- What to work on
An exact reprint of the data below is required, line for line.

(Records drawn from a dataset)
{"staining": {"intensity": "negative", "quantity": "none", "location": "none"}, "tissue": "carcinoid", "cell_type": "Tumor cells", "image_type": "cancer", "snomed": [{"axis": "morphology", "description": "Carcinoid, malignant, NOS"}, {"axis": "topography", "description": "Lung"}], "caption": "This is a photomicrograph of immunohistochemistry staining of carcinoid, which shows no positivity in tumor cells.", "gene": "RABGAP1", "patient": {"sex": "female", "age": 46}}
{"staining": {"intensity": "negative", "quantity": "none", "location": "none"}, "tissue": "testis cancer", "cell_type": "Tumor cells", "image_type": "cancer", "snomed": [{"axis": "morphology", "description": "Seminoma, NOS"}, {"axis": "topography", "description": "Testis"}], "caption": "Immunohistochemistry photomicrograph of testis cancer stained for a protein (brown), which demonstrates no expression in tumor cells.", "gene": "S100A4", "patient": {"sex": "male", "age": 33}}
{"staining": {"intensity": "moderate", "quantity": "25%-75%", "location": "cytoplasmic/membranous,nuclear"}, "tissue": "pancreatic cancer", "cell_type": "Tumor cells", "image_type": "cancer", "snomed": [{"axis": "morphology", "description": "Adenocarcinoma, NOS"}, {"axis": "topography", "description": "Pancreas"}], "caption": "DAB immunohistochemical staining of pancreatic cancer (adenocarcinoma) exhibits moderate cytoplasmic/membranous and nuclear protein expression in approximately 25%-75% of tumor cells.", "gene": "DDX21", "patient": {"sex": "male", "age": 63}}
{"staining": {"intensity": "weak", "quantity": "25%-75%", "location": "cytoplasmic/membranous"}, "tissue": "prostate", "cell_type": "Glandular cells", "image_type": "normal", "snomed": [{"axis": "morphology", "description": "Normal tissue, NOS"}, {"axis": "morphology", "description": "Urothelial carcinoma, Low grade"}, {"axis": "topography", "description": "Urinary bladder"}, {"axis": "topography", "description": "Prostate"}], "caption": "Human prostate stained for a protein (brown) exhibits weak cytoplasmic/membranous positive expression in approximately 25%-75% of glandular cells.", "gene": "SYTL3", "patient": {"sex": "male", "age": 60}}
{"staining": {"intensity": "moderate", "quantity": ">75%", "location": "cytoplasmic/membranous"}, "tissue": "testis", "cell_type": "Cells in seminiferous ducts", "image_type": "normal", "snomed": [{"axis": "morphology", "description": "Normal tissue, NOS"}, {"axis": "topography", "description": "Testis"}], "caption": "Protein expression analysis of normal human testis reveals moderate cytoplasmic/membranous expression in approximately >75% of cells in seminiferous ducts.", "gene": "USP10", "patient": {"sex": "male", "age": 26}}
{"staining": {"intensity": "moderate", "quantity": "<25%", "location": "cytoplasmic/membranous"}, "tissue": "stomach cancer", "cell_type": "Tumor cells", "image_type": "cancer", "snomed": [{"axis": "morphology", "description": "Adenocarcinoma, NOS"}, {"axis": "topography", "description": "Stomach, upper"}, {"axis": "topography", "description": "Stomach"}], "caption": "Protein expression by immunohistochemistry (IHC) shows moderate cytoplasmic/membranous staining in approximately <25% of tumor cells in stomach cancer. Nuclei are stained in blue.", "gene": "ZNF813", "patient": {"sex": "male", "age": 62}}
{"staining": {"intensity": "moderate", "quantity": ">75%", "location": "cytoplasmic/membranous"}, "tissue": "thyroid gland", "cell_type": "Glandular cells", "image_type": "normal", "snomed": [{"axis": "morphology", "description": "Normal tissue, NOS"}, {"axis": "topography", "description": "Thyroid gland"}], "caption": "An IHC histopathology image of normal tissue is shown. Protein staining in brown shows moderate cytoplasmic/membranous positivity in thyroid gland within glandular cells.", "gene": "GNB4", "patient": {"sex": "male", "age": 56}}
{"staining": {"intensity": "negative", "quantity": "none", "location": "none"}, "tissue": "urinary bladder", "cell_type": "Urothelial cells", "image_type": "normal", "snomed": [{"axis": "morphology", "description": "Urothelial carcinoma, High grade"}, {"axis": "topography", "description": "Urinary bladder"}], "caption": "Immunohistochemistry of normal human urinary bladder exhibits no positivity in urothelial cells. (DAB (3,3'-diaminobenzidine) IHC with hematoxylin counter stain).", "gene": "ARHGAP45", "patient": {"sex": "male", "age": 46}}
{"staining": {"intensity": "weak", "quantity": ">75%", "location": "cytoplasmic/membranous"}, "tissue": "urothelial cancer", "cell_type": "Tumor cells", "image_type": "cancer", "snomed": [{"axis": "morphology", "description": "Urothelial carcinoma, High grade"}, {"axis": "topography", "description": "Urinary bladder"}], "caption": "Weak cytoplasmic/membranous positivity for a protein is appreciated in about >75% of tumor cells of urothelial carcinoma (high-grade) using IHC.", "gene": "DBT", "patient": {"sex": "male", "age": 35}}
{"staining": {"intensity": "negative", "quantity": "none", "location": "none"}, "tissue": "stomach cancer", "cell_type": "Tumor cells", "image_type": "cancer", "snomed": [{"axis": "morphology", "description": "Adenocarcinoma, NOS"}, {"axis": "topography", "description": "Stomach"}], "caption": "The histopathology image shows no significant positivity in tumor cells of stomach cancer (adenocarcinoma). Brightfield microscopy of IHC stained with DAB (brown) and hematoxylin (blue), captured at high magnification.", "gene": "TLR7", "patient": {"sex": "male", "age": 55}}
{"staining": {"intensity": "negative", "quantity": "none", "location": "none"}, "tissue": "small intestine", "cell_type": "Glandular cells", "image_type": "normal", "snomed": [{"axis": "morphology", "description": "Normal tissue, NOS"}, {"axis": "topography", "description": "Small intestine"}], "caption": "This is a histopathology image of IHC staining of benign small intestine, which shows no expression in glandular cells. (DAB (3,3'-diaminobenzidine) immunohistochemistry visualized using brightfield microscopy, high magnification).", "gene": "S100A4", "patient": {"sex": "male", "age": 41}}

- Your response
{"staining": {"intensity": "negative", "quantity": "none", "location": "none"}, "tissue": "carcinoid", "cell_type": "Tumor cells", "image_type": "cancer", "snomed": [{"axis": "morphology", "description": "Carcinoid, malignant, NOS"}, {"axis": "topography", "description": "Lung"}], "caption": "This is a photomicrograph of immunohistochemistry staining of carcinoid, which shows no positivity in tumor cells.", "gene": "RABGAP1", "patient": {"sex": "female", "age": 46}}
{"staining": {"intensity": "negative", "quantity": "none", "location": "none"}, "tissue": "testis cancer", "cell_type": "Tumor cells", "image_type": "cancer", "snomed": [{"axis": "morphology", "description": "Seminoma, NOS"}, {"axis": "topography", "description": "Testis"}], "caption": "Immunohistochemistry photomicrograph of testis cancer stained for a protein (brown), which demonstrates no expression in tumor cells.", "gene": "S100A4", "patient": {"sex": "male", "age": 33}}
{"staining": {"intensity": "moderate", "quantity": "25%-75%", "location": "cytoplasmic/membranous,nuclear"}, "tissue": "pancreatic cancer", "cell_type": "Tumor cells", "image_type": "cancer", "snomed": [{"axis": "morphology", "description": "Adenocarcinoma, NOS"}, {"axis": "topography", "description": "Pancreas"}], "caption": "DAB immunohistochemical staining of pancreatic cancer (adenocarcinoma) exhibits moderate cytoplasmic/membranous and nuclear protein expression in approximately 25%-75% of tumor cells.", "gene": "DDX21", "patient": {"sex": "male", "age": 63}}
{"staining": {"intensity": "weak", "quantity": "25%-75%", "location": "cytoplasmic/membranous"}, "tissue": "prostate", "cell_type": "Glandular cells", "image_type": "normal", "snomed": [{"axis": "morphology", "description": "Normal tissue, NOS"}, {"axis": "morphology", "description": "Urothelial carcinoma, Low grade"}, {"axis": "topography", "description": "Urinary bladder"}, {"axis": "topography", "description": "Prostate"}], "caption": "Human prostate stained for a protein (brown) exhibits weak cytoplasmic/membranous positive expression in approximately 25%-75% of glandular cells.", "gene": "SYTL3", "patient": {"sex": "male", "age": 60}}
{"staining": {"intensity": "moderate", "quantity": ">75%", "location": "cytoplasmic/membranous"}, "tissue": "testis", "cell_type": "Cells in seminiferous ducts", "image_type": "normal", "snomed": [{"axis": "morphology", "description": "Normal tissue, NOS"}, {"axis": "topography", "description": "Testis"}], "caption": "Protein expression analysis of normal human testis reveals moderate cytoplasmic/membranous expression in approximately >75% of cells in seminiferous ducts.", "gene": "USP10", "patient": {"sex": "male", "age": 26}}
{"staining": {"intensity": "moderate", "quantity": "<25%", "location": "cytoplasmic/membranous"}, "tissue": "stomach cancer", "cell_type": "Tumor cells", "image_type": "cancer", "snomed": [{"axis": "morphology", "description": "Adenocarcinoma, NOS"}, {"axis": "topography", "description": "Stomach, upper"}, {"axis": "topography", "description": "Stomach"}], "caption": "Protein expression by immunohistochemistry (IHC) shows moderate cytoplasmic/membranous staining in approximately <25% of tumor cells in stomach cancer. Nuclei are stained in blue.", "gene": "ZNF813", "patient": {"sex": "male", "age": 62}}
{"staining": {"intensity": "moderate", "quantity": ">75%", "location": "cytoplasmic/membranous"}, "tissue": "thyroid gland", "cell_type": "Glandular cells", "image_type": "normal", "snomed": [{"axis": "morphology", "description": "Normal tissue, NOS"}, {"axis": "topography", "description": "Thyroid gland"}], "caption": "An IHC histopathology image of normal tissue is shown. Protein staining in brown shows moderate cytoplasmic/membranous positivity in thyroid gland within glandular cells.", "gene": "GNB4", "patient": {"sex": "male", "age": 56}}
{"staining": {"intensity": "negative", "quantity": "none", "location": "none"}, "tissue": "urinary bladder", "cell_type": "Urothelial cells", "image_type": "normal", "snomed": [{"axis": "morphology", "description": "Urothelial carcinoma, High grade"}, {"axis": "topography", "description": "Urinary bladder"}], "caption": "Immunohistochemistry of normal human urinary bladder exhibits no positivity in urothelial cells. (DAB (3,3'-diaminobenzidine) IHC with hematoxylin counter stain).", "gene": "ARHGAP45", "patient": {"sex": "male", "age": 46}}
{"staining": {"intensity": "weak", "quantity": ">75%", "location": "cytoplasmic/membranous"}, "tissue": "urothelial cancer", "cell_type": "Tumor cells", "image_type": "cancer", "snomed": [{"axis": "morphology", "description": "Urothelial carcinoma, High grade"}, {"axis": "topography", "description": "Urinary bladder"}], "caption": "Weak cytoplasmic/membranous positivity for a protein is appreciated in about >75% of tumor cells of urothelial carcinoma (high-grade) using IHC.", "gene": "DBT", "patient": {"sex": "male", "age": 35}}
{"staining": {"intensity": "negative", "quantity": "none", "location": "none"}, "tissue": "stomach cancer", "cell_type": "Tumor cells", "image_type": "cancer", "snomed": [{"axis": "morphology", "description": "Adenocarcinoma, NOS"}, {"axis": "topography", "description": "Stomach"}], "caption": "The histopathology image shows no significant positivity in tumor cells of stomach cancer (adenocarcinoma). Brightfield microscopy of IHC stained with DAB (brown) and hematoxylin (blue), captured at high magnification.", "gene": "TLR7", "patient": {"sex": "male", "age": 55}}
{"staining": {"intensity": "negative", "quantity": "none", "location": "none"}, "tissue": "small intestine", "cell_type": "Glandular cells", "image_type": "normal", "snomed": [{"axis": "morphology", "description": "Normal tissue, NOS"}, {"axis": "topography", "description": "Small intestine"}], "caption": "This is a histopathology image of IHC staining of benign small intestine, which shows no expression in glandular cells. (DAB (3,3'-diaminobenzidine) immunohistochemistry visualized using brightfield microscopy, high magnification).", "gene": "S100A4", "patient": {"sex": "male", "age": 41}}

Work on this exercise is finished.